Vivemos em uma época em que as pessoas estão acostumadas a buscar por soluções alternativas quando algo não lhes agrada. Se um passeio ao exterior está complicado, procuram um destino nacional; se um modelo de carro não vem na cor favorita, procuram um outro modelo; se uma igreja é muito longe, frequentam uma mais perto. Gostamos de ter escolhas, quanto mais opções, melhor. Se realmente queremos algo, mas achamos o custo muito alto, queremos sentar e discutir o que pode ser feito, queremos negociar. Quando se trata das palavras de Jesus que nos leva à vida eterna, no entanto, não existe a menor possibilidade de negociação. O Senhor não nos chama para dialogar, debater ou procurar um entendimento, mas sim para obedecer. Deus não se interessa por homens que sabem negociar, mas sim por aqueles que obedecem em total confiança.

Nestes últimos dias, têm-se a ideia de que o nosso relacionamento com Deus é baseado no equilíbrio. Muitos acham que o cristão moderno simplesmente precisa conciliar prudentemente as coisas que o mundo oferece e os requerimentos de total dedicação ao Senhor, e que se forem pessoas devidamente equilibradas, receberão a aprovação de Deus no juízo final.

Na conhecida parábola das minas (moeda da época), o servo que foi punido agiu com uma certa prudência. Ele não fugiu com o dinheiro, ele não causou prejuízo, ele apenas não cumpriu exatamente aquilo que lhe foi ordenado. Procurou se explicar, e até elogiou o rei; foi tudo em vão, sua punição foi decretada (Lc 19:11-27). Ser prudente, ter boas intenções, procurar um equilíbrio, evitar o extremo, e argumentos semelhantes para justificar as paixões da carne, serão inúteis diante do Grande Trono Branco. A todo aquele que diz amar a Jesus, apenas uma pergunta será feita: “você obedeceu às minhas palavras?” (Jo 14:15; Ap 20:11-15).

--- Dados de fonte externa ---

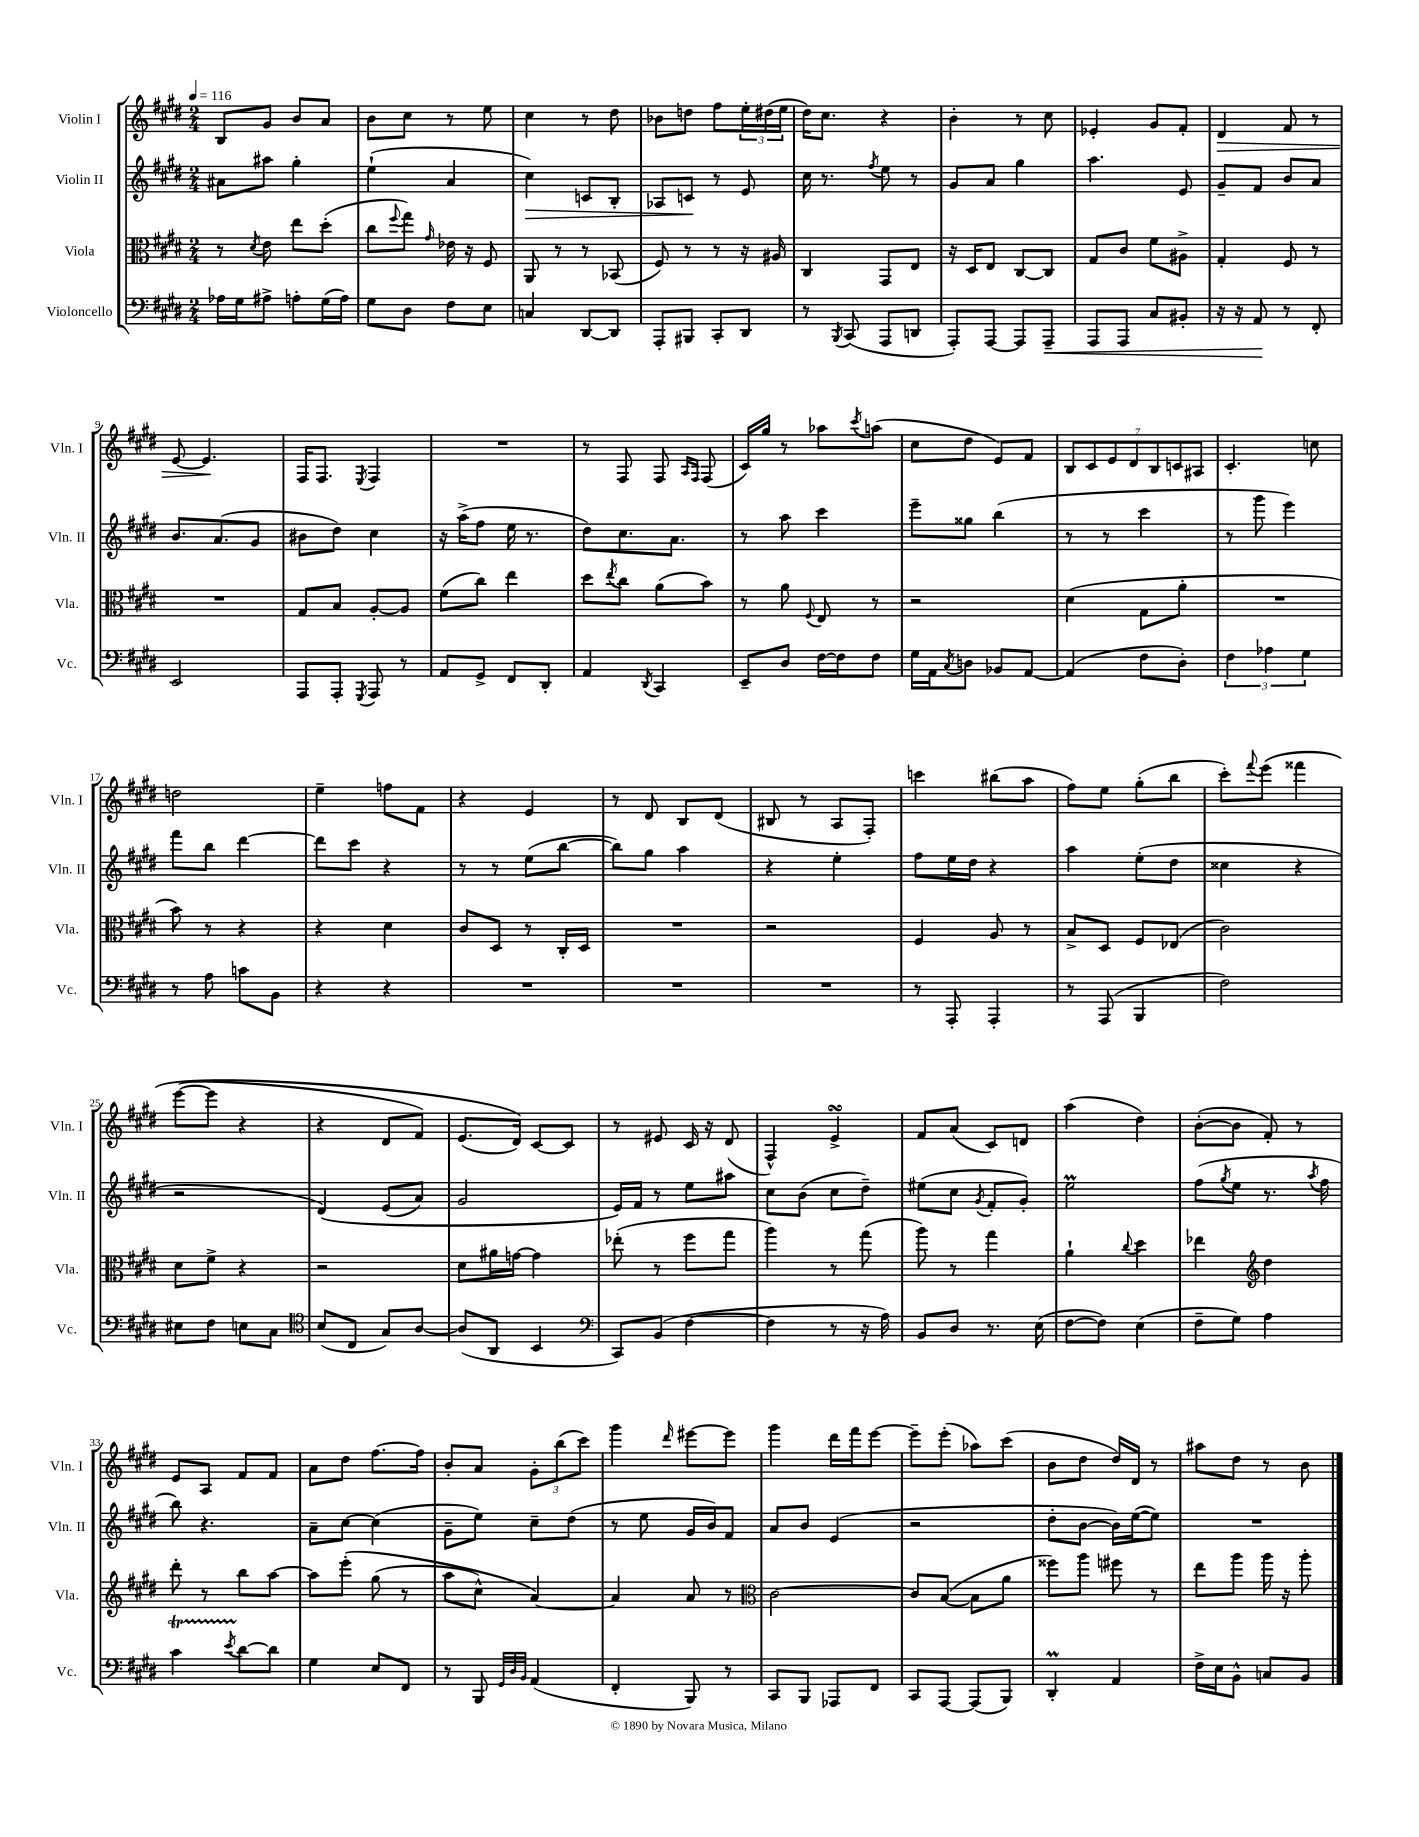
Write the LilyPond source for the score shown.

<<
\new StaffGroup <<
\new Staff = "s0" \with { instrumentName = "Violin I" shortInstrumentName = "Vln. I" } {
    \clef treble \key e \major \numericTimeSignature \time 2/4 \tempo 4 = 116
    b8 gis'8 b'8 a'8 |
    b'8 cis''8 r8 e''8 |
    cis''4 r8 dis''8 |
    bes'8 d''8 fis''8 \tuplet 3/2 { e''16-. dis''16( e''16 } |
    dis''16) cis''8. r4 |
    b'4-. r8 cis''8 |
    ees'4-. gis'8 fis'8-. |
    dis'4\> fis'8 r8 |
    e'8~ e'4.\! |
    fis16 fis8. \acciaccatura { e8 } fis4 |
    R2 |
    r8 fis8 fis8 \grace { a16 fis16 } fis8( |
    cis'16) gis''16 r8 aes''8 \acciaccatura { cis'''8 } a''8( |
    cis''8 dis''8 e'8) fis'8 |
    \tuplet 7/4 { b8 cis'8 e'8 dis'8 b8 c'8 ais8 } |
    cis'4.-. c''8 |
    d''2 |
    e''4-- f''8 fis'8 |
    r4 e'4 |
    r8 dis'8 b8 dis'8( |
    bis8 r8 a8 fis8-.) |
    c'''4 bis''8( a''8 |
    fis''8) e''8 gis''8-.( b''8 |
    cis'''8-.) \appoggiatura { fis'''8 } e'''8\( fisis'''4 |
    e'''8~( e'''8 r4 |
    r4 dis'8 fis'8) |
    e'8.( dis'16)\) cis'8~ cis'8 |
    r8 eis'8 cis'16 r16 dis'8( |
    fis4-^) e'4->\turn |
    fis'8 a'8( cis'8) d'8 |
    a''4( dis''4) |
    b'8~-.( b'8 fis'8-.) r8 |
    e'8 a8 fis'8 fis'8 |
    a'8 dis''8 fis''8.~ fis''16 |
    b'8-. a'8 \tuplet 3/2 { gis'8-. b''8( cis'''8) } |
    gis'''4 \grace { dis'''16 } eis'''8~ eis'''8 |
    gis'''4 dis'''16 fis'''16 e'''8~ |
    e'''8-- e'''8-.( aes''8) cis'''8( |
    b'8 dis''8 dis''16) dis'16 r8 |
    ais''8 dis''8 r8 b'8 \bar "|." |
}
\new Staff = "s1" \with { instrumentName = "Violin II" shortInstrumentName = "Vln. II" } {
    \clef treble \key e \major \numericTimeSignature \time 2/4
    ais'8 ais''8 gis''4-. |
    e''4-!( a'4 |
    cis''4\>) c'8 b8-. |
    aes8 c'8\! r8 e'8 |
    cis''16 r8. \acciaccatura { fis''8 } e''8 r8 |
    gis'8 a'8 gis''4 |
    a''4. e'8 |
    gis'8-- fis'8 b'8 a'8 |
    b'8. a'8.( gis'8 |
    bis'8 dis''8) cis''4 |
    r16 a''16->( fis''8 e''16 r8. |
    dis''8) cis''8. a'8. |
    r8 a''8 cis'''4 |
    e'''8-- gisis''8 b''4( |
    r8 r8 cis'''4 |
    r8 gis'''8 e'''4) |
    fis'''8 b''8 dis'''4~ |
    dis'''8 cis'''8 r4 |
    r8 r8 e''8( b''8~ |
    b''8) gis''8 a''4 |
    r4 e''4-. |
    fis''8 e''16 dis''16 r4 |
    a''4 e''8-.( dis''8 |
    cisis''4 r4 |
    r2 |
    dis'4)\( e'8( a'8) |
    gis'2 |
    e'16\) fis'16 r8 e''8 ais''8 |
    cis''8 b'8( cis''8 dis''8--) |
    eis''8( cis''8 \acciaccatura { gis'8 } fis'8-. gis'8-.) |
    e''2\prall |
    fis''8( \acciaccatura { gis''8 } e''8 r8. \acciaccatura { a''8 } fis''16 |
    b''8) r4. |
    a'8-- cis''8~ cis''4( |
    gis'8-- e''8) cis''8-- dis''8( |
    r8 e''8 gis'16 b'16) fis'8 |
    a'8 b'8 e'4( |
    r2 |
    dis''8-. b'8~ b'16) e''16~( e''8) |
    R2 \bar "|." |
}
\new Staff = "s2" \with { instrumentName = "Viola" shortInstrumentName = "Vla." } {
    \clef alto \key e \major \numericTimeSignature \time 2/4
    r8 \acciaccatura { dis'8 } e'8 e''8 dis''8-.( |
    cis''8 \appoggiatura { fis''8 } gis''8) \grace { gis'16 } ees'16 r16 fis8 |
    a,8 r8 r8 bes,8( |
    fis8) r8 r8 r16 ais16 |
    cis4 gis,8 e8 |
    r16 dis16 e8 cis8~ cis8 |
    gis8 cis'8 fis'8 ais8-> |
    gis4-. fis8 r8 |
    R2 |
    gis8 b8 a8~-. a8 |
    fis'8( cis''8) e''4 |
    dis''8 \acciaccatura { e''8 } cis''8 a'8( b'8) |
    r8 a'8 \appoggiatura { fis8 } e8 r8 |
    r2 |
    dis'4( gis8 a'8-. |
    R2 |
    b'8) r8 r4 |
    r4 dis'4 |
    cis'8 dis8 r8 cis16-. dis16 |
    R2 |
    r2 |
    fis4 a8 r8 |
    b8-> dis8 fis8 ees8( |
    cis'2) |
    dis'8 fis'8-> r4 |
    r2 |
    dis'8 ais'16 g'16~ g'4 |
    ees''8-.( r8 fis''8 gis''8 |
    a''4) r8 gis''8( |
    a''8) r8 gis''4 |
    a'4-! \appoggiatura { cis''8 } dis''4 |
    ees''4 \clef treble dis''4 |
    dis'''8-. r8 b''8 a''8~ |
    a''8 e'''8-.\( gis''8( r8 |
    a''8 cis''8-^) a'4~\) |
    a'4 a'8 r8 |
    \clef alto cis'2~ |
    cis'8 b8~( b8 a'8 |
    fisis''8) a''8 fis''8 r8 |
    e''8 a''8 a''16 r16 a''8-. \bar "|." |
}
\new Staff = "s3" \with { instrumentName = "Violoncello" shortInstrumentName = "Vc." } {
    \clef bass \key e \major \numericTimeSignature \time 2/4
    aes16 gis16 ais8-> a8-. gis16( a16) |
    gis8 dis8 fis8 e8 |
    c4 dis,8~ dis,8 |
    a,,8-. bis,,8 cis,8-. dis,8 |
    r8 \acciaccatura { b,,8 } cis,8( a,,8 d,8 |
    a,,8-.) a,,8~ a,,8 a,,8--\< |
    a,,8 a,,8 cis8 bis,8-. |
    r16 r16 a,8\! r8 fis,8-. |
    e,2 |
    a,,8 a,,8-. \acciaccatura { gis,,8 } a,,8 r8 |
    a,8 gis,8-> fis,8 dis,8-. |
    a,4 \acciaccatura { dis,8 } cis,4 |
    e,8-- dis8 fis16~ fis16 fis8 |
    gis16 a,16 \acciaccatura { cis8 } d8 bes,8 a,8~ |
    a,4( fis8 dis8-.) |
    \tuplet 3/2 { fis4 aes4 gis4 } |
    r8 a8 c'8 b,8 |
    r4 r4 |
    R2 |
    R2 |
    R2 |
    r8 a,,8-. a,,4-. |
    r8 a,,8( b,,4 |
    fis2) |
    eis8 fis8 e8 cis8 |
    \clef tenor b8( cis8 gis8) a8~ |
    a8( a,8 b,4 |
    \clef bass cis,8) b,8( fis4~ |
    fis4 r8 r16 a16) |
    b,8 dis8 r8. e16( |
    fis8~ fis8) e4( |
    fis8-- gis8) a4 |
    cis'4\startTrillSpan \acciaccatura { e'8 } dis'8~\stopTrillSpan dis'8 |
    gis4 e8 fis,8 |
    r8 b,,8 \grace { gis,32 dis32 b,32 } a,4( |
    fis,4-. b,,8) r8 |
    cis,8 b,,8 aes,,8 fis,8 |
    cis,8 a,,8~ a,,8( b,,8) |
    dis,4-.\prall a,4 |
    fis16-> e16 b,8-^ c8 b,8 \bar "|." |
}
>>
>>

Quando Jesus nos diz que a menos que estejamos odiando a nossa vida neste mundo não teremos a vida eterna, ele não deixa a menor margem para que possamos usufruir um pouco do que o mundo oferece e também herdarmos o reino dos céus: “Quem ama a sua vida, perdê-la-á; e quem neste mundo odeia a sua vida, guardá-la-á para a vida eterna” (Jo 12:25). Certamente que a ideia de participar das coisas do mundo com moderação é uma ideia muito agradável a todos nós, mas essas não foram as palavras de Cristo. Participar de forma moderada dos prazeres do mundo não é o mesmo que odiar a nossa vida aqui na terra. Odiar a nossa vida neste mundo de pecado é de fato odiar o pecado ao nosso redor e não desejar qualquer participação com aquilo que não vem de Deus: “Não ameis o mundo, nem o que há no mundo. Se alguém ama o mundo, o amor do Pai não está nele” (1Jo 2:15). [Acesse série: Não Ameis o Mundo]

Queridos, só existem duas opções, dois caminhos: o da desobediência e o da obediência; o do eu e o de Jesus. O caminho do eu, o mais escolhido, rejeita as palavras de Cristo e leva à perdição. O caminho que Jesus nos ensinou às vezes é difícil, exige sacrifícios, causa desconforto e confrontos, mas leva à vida eterna (Lc 9:23). Não existem caminhos alternativos nem obediência parcial. Não podemos obedecer somente às palavras que nos agradam e deixar de fora aquilo que não gostamos. Quem opta pela obediência parcial está na realidade tentando criar uma terceira opção. São estes os indivíduos que embora fizeram muitas coisas em nome de Jesus, ouvirão do Senhor que nunca os conheceu: “Então lhes direi claramente: Nunca vos conheci; apartai-vos de mim, vós que praticais a iniquidade” (Mt 7:23). Apenas duas opções. Apenas duas. Duas. Espero te ver no céu.